About This Album
So my bosses asked me to review the new Katy Perry documentary. I'm not sure why. In any event, I need to be careful with the snarky comments here, because not only did I come away from the pop star's new actually-in-theaters movie liking her personally (I think), but, judging from the video witnesses that open and close it, there is a sea of very alone and very earnest 13-year olds for whom Perry's songs are invaluable lifelines, and there's a good chance they'll come after me if I talk too much trash.
In the interest of getting the negativity out of the way, though, I gotta say two things. First of all, the "weirdness" thing is borderline zany, which is bad. A giant kabuki "Kitty Perry"... a laugh-free nerd alter-ego (Kathy Beth Terry)... her habit of encouraging fans to show up in stupid costumes, with the "weirdest" getting awarded backstage passes... this all contributes to a vague "Flo from Progressive Car Insurance" feel.

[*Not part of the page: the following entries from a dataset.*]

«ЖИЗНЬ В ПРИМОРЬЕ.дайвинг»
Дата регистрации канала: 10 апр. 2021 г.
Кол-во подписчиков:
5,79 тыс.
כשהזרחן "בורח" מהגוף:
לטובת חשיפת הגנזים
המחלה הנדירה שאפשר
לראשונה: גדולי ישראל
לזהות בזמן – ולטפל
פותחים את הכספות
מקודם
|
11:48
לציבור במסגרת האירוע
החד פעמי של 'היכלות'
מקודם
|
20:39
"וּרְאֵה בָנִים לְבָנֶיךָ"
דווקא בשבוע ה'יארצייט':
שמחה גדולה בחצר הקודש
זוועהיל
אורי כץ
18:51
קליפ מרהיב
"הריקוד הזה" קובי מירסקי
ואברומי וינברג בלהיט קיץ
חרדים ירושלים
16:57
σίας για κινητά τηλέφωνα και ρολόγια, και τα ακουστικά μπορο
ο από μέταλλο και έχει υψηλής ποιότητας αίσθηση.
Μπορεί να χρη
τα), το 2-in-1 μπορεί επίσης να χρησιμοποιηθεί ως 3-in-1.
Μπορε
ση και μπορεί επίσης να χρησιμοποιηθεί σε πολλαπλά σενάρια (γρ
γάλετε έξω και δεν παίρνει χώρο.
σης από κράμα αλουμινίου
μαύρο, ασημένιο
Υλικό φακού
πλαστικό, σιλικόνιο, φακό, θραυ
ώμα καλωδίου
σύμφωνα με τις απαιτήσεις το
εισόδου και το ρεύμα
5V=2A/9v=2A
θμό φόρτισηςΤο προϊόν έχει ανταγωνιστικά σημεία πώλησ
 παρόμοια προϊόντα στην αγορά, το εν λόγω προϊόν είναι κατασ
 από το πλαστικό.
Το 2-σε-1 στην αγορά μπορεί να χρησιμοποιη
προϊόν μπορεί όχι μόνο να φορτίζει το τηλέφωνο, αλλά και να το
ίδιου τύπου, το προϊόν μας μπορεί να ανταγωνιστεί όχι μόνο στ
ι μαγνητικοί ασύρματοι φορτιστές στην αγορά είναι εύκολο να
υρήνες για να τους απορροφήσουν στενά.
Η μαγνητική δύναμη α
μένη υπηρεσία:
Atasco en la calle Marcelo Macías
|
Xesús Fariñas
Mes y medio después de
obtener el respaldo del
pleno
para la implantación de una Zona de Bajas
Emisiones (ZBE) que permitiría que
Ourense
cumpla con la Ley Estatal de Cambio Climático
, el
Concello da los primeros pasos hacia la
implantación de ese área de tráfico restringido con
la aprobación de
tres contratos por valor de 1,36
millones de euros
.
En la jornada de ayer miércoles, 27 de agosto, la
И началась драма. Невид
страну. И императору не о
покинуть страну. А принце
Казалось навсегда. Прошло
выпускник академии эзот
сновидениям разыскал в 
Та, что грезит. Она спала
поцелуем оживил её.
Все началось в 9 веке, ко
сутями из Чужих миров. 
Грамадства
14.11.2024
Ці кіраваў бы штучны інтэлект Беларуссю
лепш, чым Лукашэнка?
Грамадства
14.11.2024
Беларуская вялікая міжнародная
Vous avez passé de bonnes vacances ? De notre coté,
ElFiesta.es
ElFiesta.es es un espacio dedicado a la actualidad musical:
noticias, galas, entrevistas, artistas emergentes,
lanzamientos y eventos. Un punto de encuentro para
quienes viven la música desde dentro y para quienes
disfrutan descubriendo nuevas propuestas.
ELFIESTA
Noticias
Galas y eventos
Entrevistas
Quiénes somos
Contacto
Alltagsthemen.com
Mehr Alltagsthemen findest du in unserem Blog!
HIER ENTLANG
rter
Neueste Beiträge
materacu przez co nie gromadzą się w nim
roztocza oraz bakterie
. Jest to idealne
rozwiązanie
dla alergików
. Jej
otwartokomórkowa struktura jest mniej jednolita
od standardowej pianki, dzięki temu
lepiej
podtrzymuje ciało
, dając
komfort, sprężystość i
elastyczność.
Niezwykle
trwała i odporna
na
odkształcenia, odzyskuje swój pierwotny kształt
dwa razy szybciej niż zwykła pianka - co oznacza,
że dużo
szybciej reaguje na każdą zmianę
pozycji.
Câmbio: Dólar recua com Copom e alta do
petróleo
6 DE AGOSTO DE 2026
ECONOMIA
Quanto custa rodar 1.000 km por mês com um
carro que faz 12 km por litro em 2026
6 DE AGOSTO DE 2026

Second, and I hate to say it, but I don't really dig the music. It's kind of bland. The only good songs in the movie were " I Kissed a Girl" and when she covered the Whitney Houston hit " I Wanna Dance With Somebody (Who Loves Me)." I guess " Peacock," too, but it makes me uncomfortable. I mean, is it supposed to sound like she's talking about something besides the animal? Agh, I am old.
Last thing: In the song " Part of Me," the chorus is "This is the part of me that you're never gonna ever take away from me" -- that's rhyming "me" with "me." Maybe I'm being a jerk, but I think you're not supposed to do that.
All that said, the '80s-rapper-meets-Sons of Anarchy look her preacher dad's got going is worth the price of admission alone, and both her parents' patient support is really sweet. But there is one scene that really resonated with me. The movie is about her exhaustive tour after her 2010 album Teenage Dream took over the world and eventually cost her her marriage to Russell Brand. The show she performs almost every night for a year starts with Perry rising up through the floor with a microphone cocked in one hand and a brilliant smile on her face. She looks great and talks about how exciting it all is -- "This really is my teenage dream" -- for the first 40 nights.
Then, after around 68 shows, she's getting a little run down, and Brand is not really cooperating. When the marriage really goes south, she's wearing a black hoodie, balled up in the fetal position in a room with all these people running around saying, "She never cries" while 100,000-plus Brazilians dressed in hot dog costumes scream their heads off not far away, waiting for her. After declining an offer to cancel the show, she silently gathers herself, cries through getting her makeup/dress put on, and dejectedly slumps down the hall to the riser. She slowly cocks the microphone with no expression on her face, and somebody says, "Ready?" After a couple seconds, you can see her affix her beautiful smile and the platform starts to go up. It's pretty intense -- likely the sort of thing that sent Britney Spears off the deep end. Perry shows herself to be really human, but also a professional. It's a tough way to learn to be careful what you wish for.
She also pulls herself out of an abyss to go do her nightly meet-and-greet, wherein she ably dazzles some little kids, becoming the "Katy Perry" persona even though she was in no way feeling it not 10 minutes before. As I said, these are the horrors of fame that contributed to Britney shaving her head, and Perry is in that world. But she's pretty emotionally healthy, and that really comes out in the movie -- it seems like she's going to be fine. And as far as role models go, I say she is an excellent one. I am in no way the target demographic here, and I may have been a little hard on her before, but Perry doesn't need me and my smelly old opinions, and the kids that do get it appear to be better off as a result. I don't mind not getting it.